**The task**
Each line in the records that mentions the word "back" needs to be listed.

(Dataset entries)
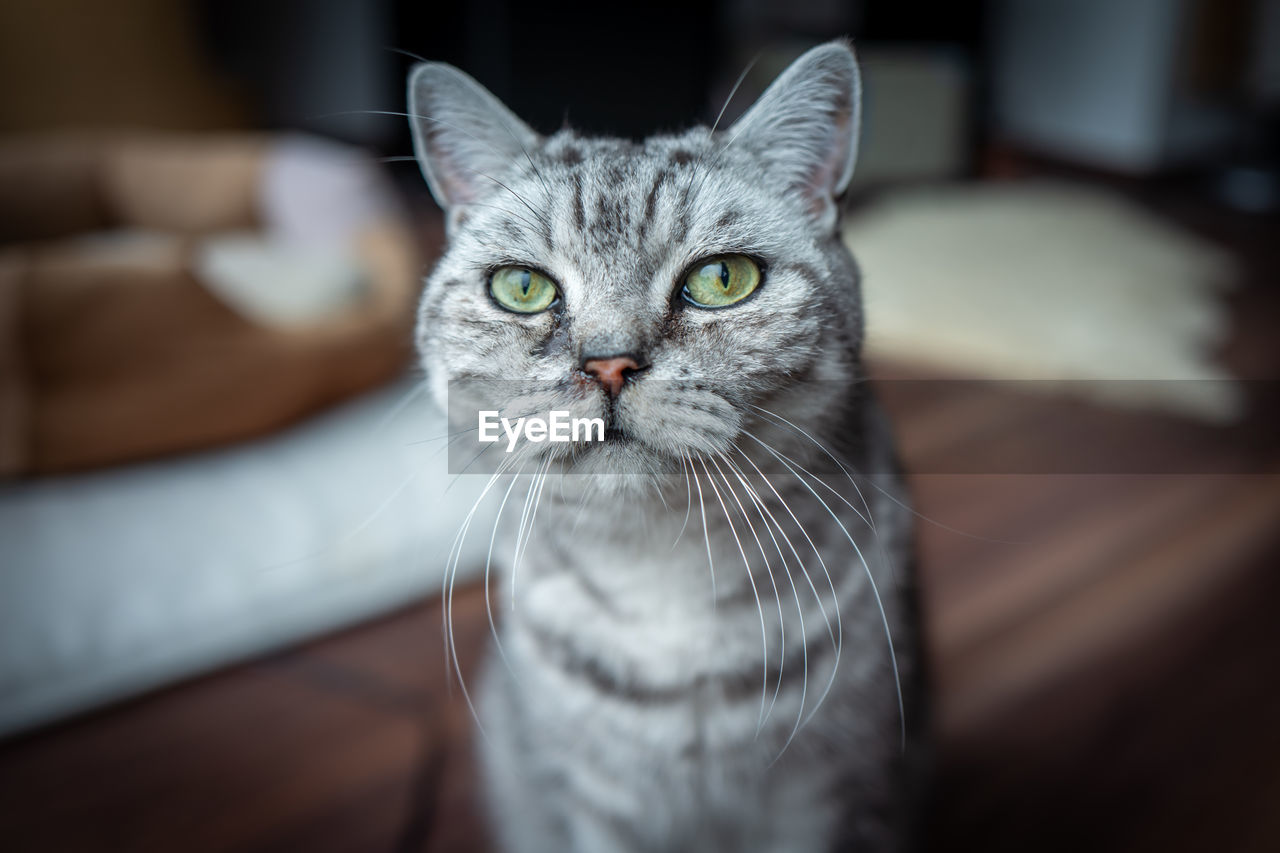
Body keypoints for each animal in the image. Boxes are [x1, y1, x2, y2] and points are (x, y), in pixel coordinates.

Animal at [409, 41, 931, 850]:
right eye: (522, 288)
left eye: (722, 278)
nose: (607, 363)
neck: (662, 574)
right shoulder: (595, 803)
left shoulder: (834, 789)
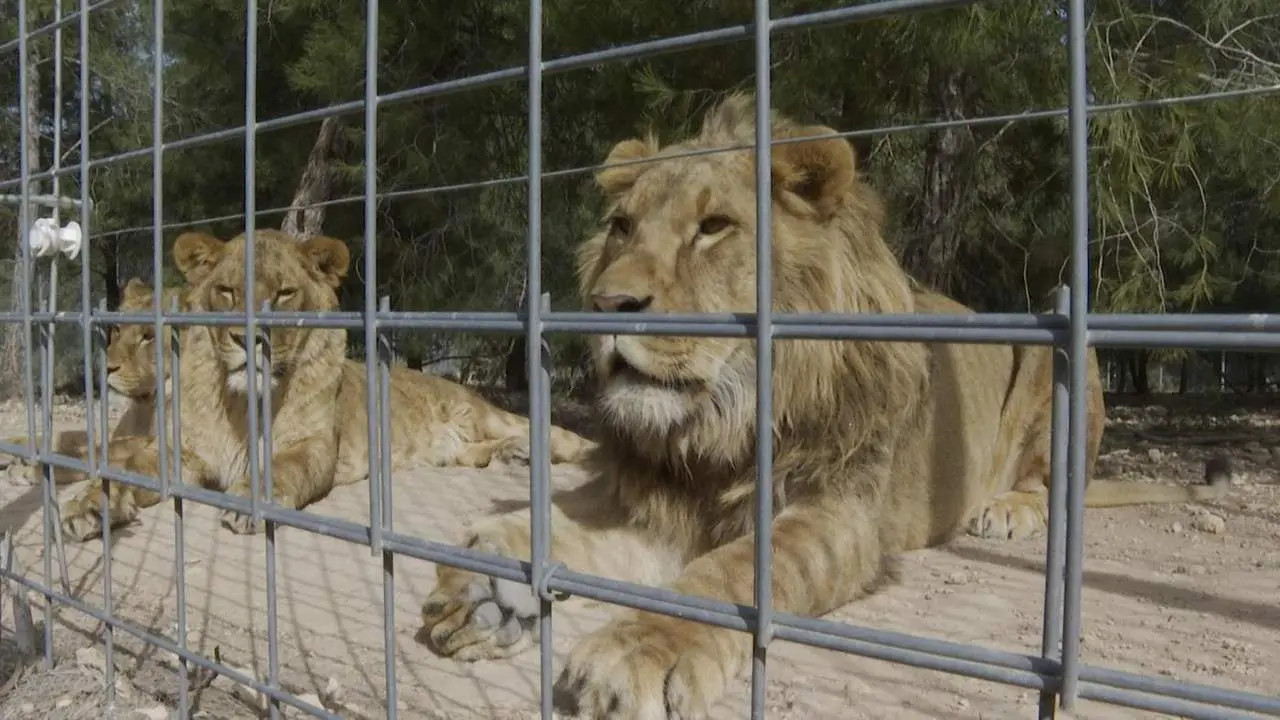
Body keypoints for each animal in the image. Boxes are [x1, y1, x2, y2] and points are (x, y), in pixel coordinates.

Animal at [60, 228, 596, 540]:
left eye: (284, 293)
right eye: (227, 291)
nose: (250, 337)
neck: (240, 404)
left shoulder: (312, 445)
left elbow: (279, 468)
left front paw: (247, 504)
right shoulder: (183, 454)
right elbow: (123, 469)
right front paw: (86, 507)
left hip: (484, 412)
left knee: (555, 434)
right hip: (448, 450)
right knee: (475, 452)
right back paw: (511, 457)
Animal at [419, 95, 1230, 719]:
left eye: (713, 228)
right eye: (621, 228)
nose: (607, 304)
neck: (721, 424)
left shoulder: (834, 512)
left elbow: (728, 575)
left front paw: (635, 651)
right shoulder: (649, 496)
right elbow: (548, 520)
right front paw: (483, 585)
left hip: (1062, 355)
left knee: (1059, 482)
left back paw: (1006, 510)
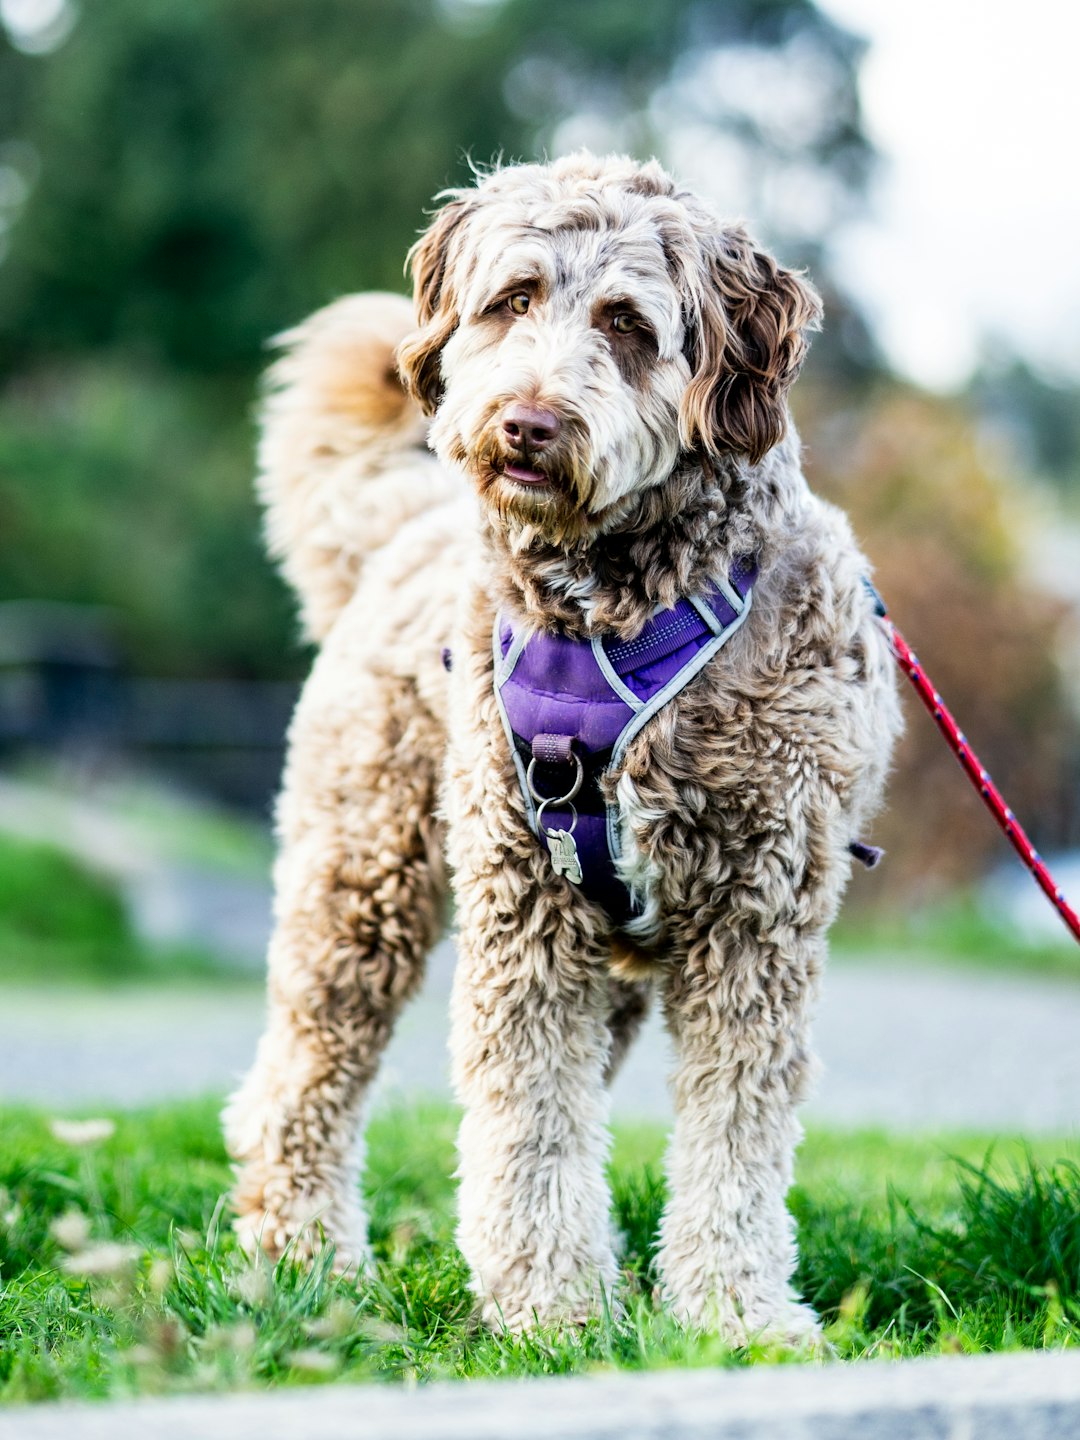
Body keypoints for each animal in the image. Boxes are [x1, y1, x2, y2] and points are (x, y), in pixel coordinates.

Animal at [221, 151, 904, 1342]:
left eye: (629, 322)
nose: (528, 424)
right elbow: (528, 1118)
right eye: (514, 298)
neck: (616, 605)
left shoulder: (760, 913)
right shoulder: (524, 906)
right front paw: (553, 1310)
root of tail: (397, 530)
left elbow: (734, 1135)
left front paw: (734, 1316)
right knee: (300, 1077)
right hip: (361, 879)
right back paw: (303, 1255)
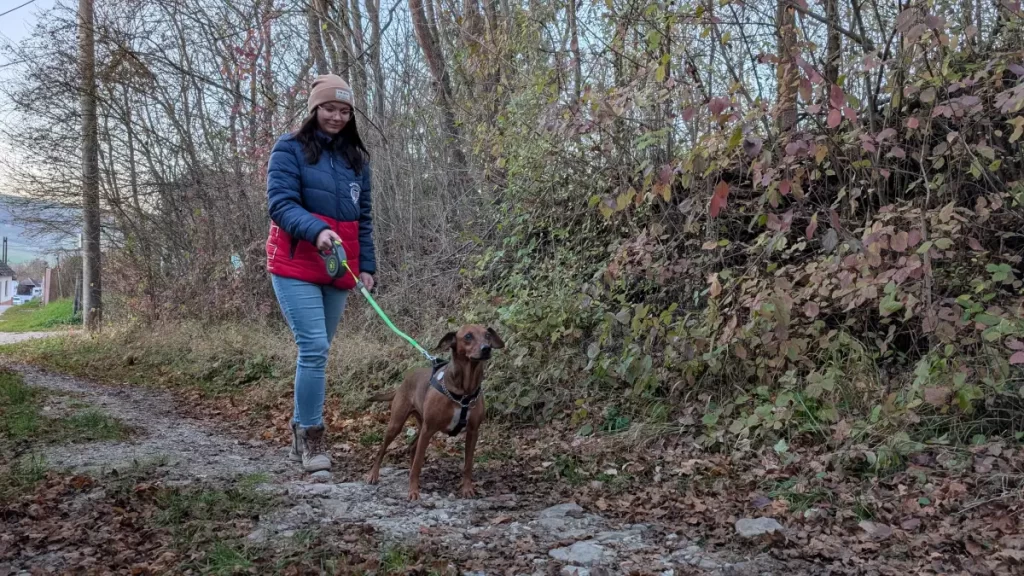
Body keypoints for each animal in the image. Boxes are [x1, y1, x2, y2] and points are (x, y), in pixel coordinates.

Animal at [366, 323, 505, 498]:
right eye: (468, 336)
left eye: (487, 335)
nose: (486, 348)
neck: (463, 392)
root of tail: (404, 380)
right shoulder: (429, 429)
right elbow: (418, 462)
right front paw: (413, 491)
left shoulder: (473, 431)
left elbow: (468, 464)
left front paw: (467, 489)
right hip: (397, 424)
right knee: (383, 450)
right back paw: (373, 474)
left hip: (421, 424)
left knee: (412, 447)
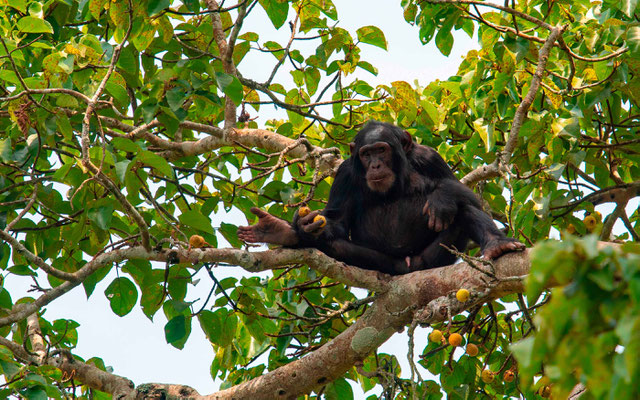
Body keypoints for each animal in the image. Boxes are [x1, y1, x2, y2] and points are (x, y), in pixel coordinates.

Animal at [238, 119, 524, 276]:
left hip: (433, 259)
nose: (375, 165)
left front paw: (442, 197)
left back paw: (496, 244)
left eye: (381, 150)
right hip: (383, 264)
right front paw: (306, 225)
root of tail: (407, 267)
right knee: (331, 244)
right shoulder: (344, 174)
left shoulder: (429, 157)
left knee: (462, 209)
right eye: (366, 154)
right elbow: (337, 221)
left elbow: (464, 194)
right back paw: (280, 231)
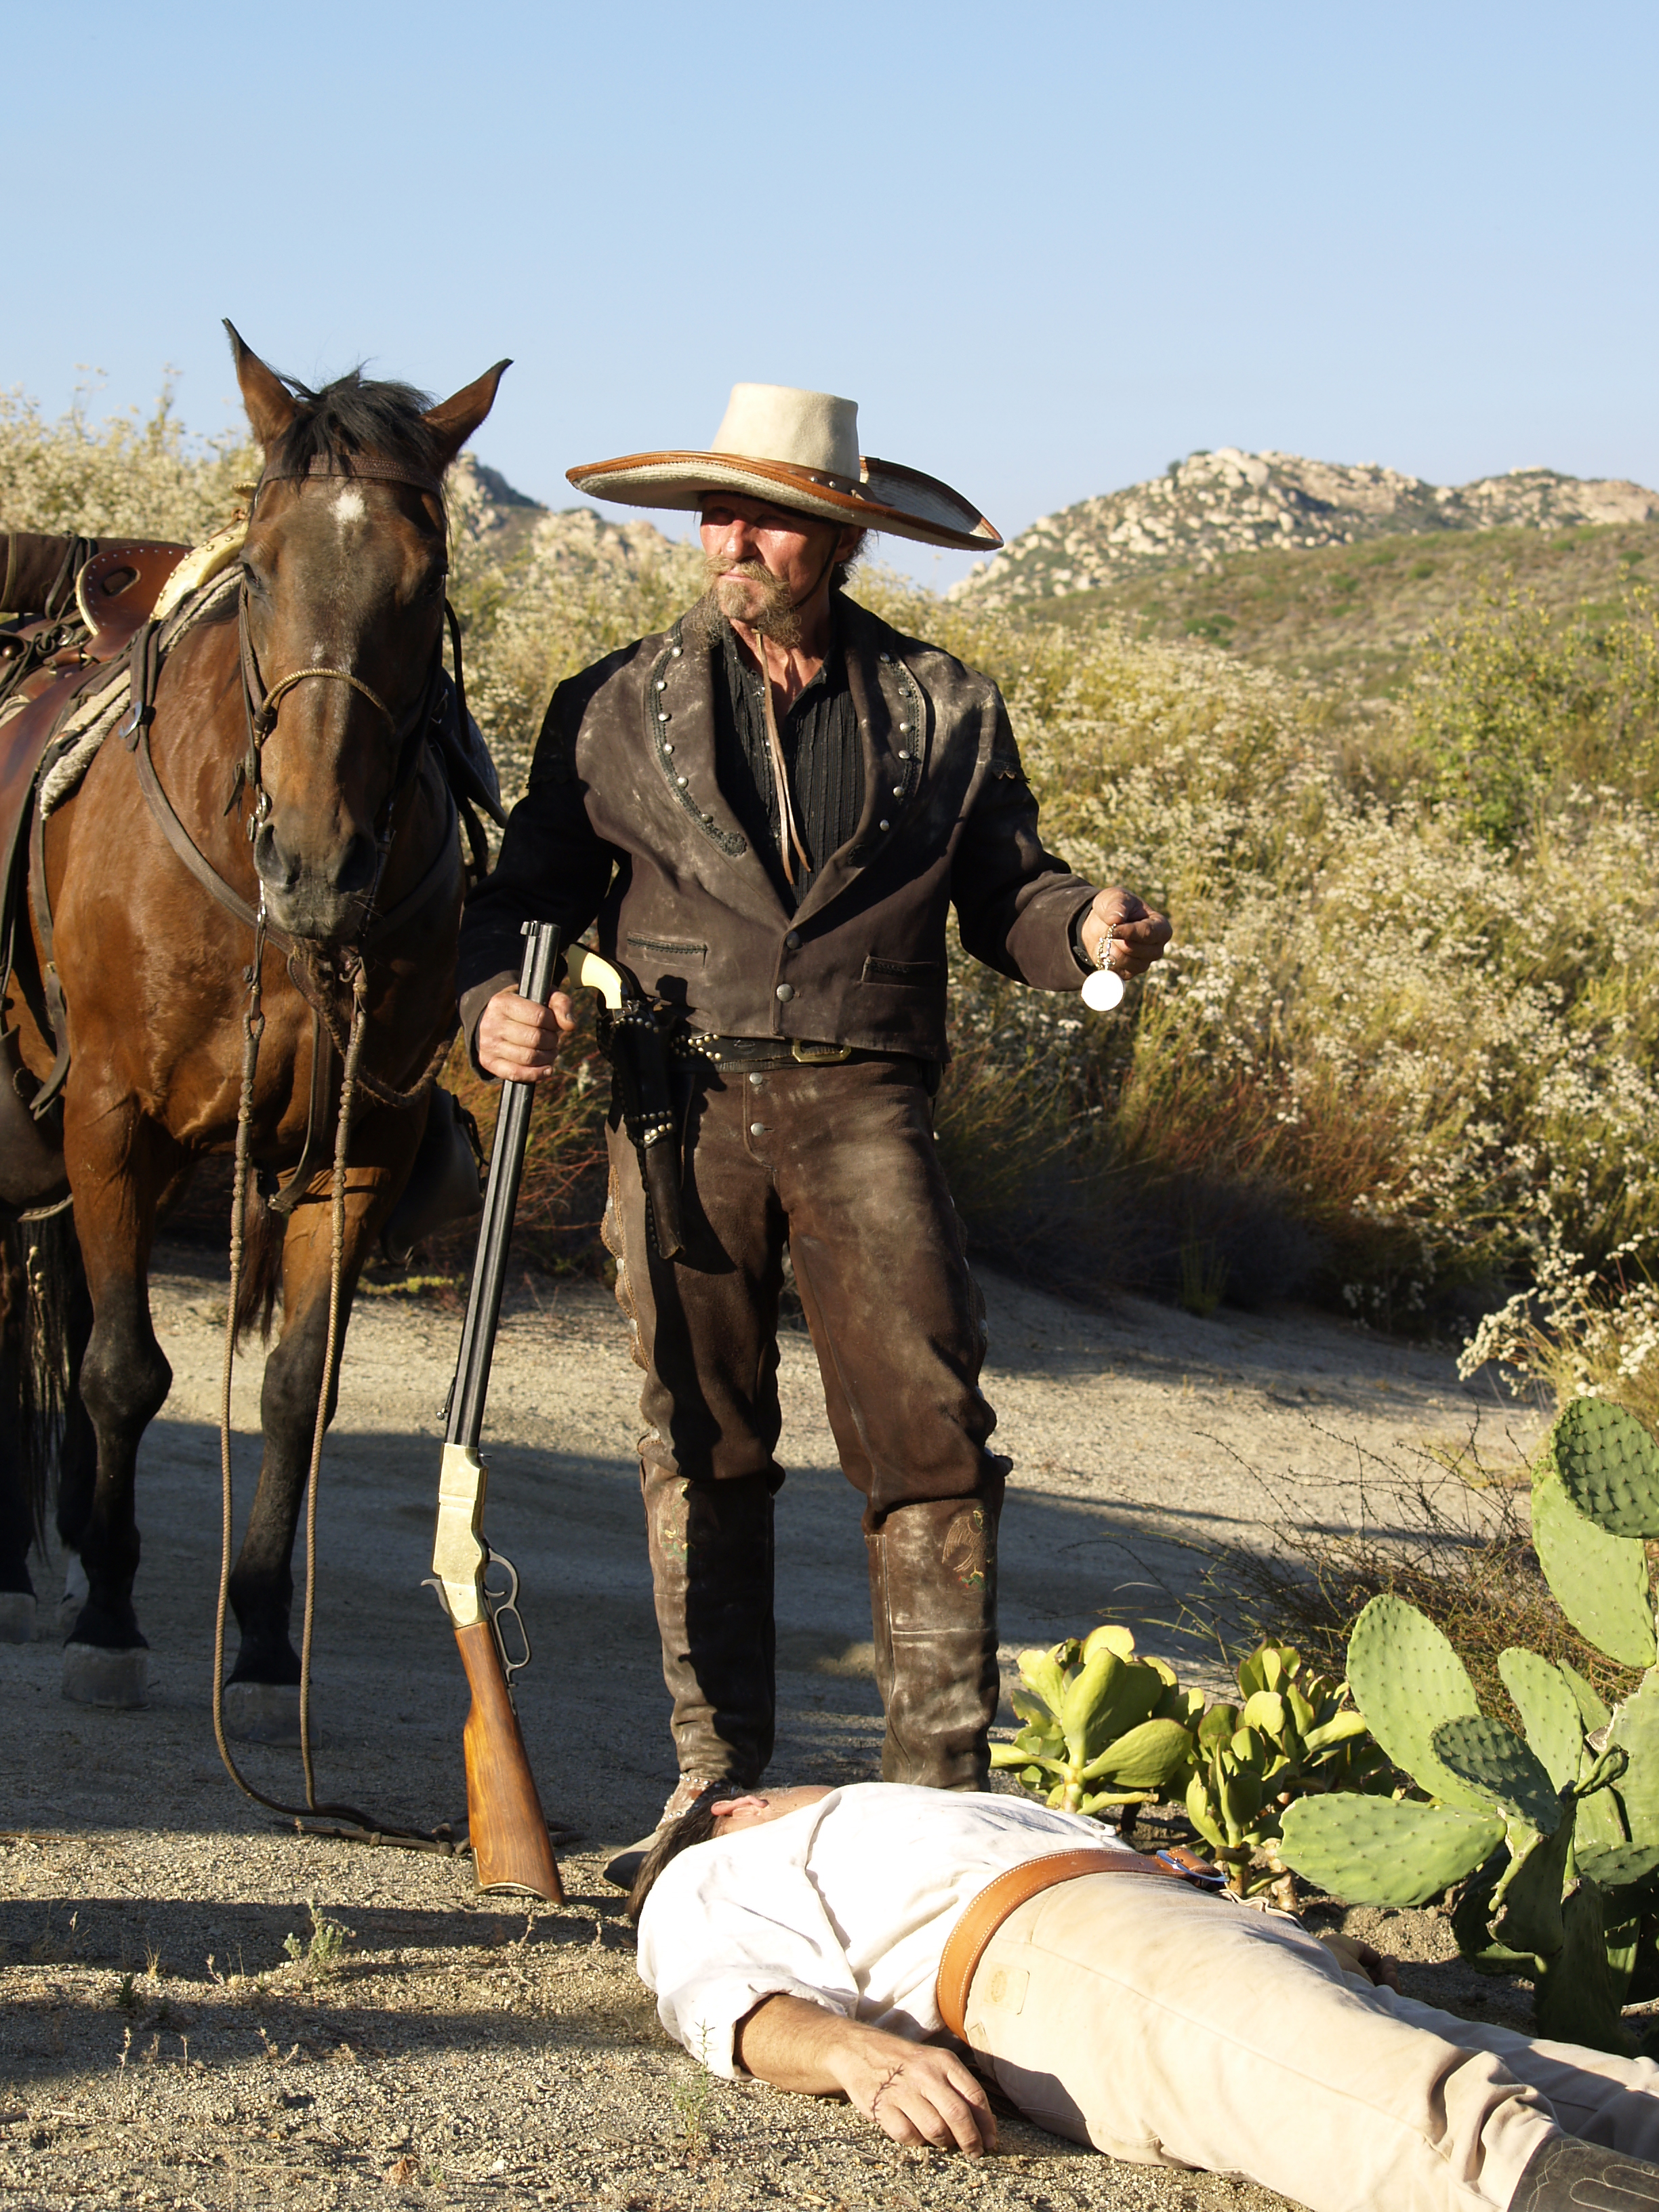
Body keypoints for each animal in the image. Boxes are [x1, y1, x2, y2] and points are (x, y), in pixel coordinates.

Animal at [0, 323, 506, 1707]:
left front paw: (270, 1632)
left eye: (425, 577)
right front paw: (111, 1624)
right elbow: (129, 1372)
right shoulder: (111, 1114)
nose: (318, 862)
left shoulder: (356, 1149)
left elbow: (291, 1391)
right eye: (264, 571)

**Answer for this exercise**
right back paw: (511, 457)
left back paw: (1006, 510)
right back paw: (303, 1255)
right back paw: (373, 474)
left back paw: (496, 244)
right back paw: (280, 231)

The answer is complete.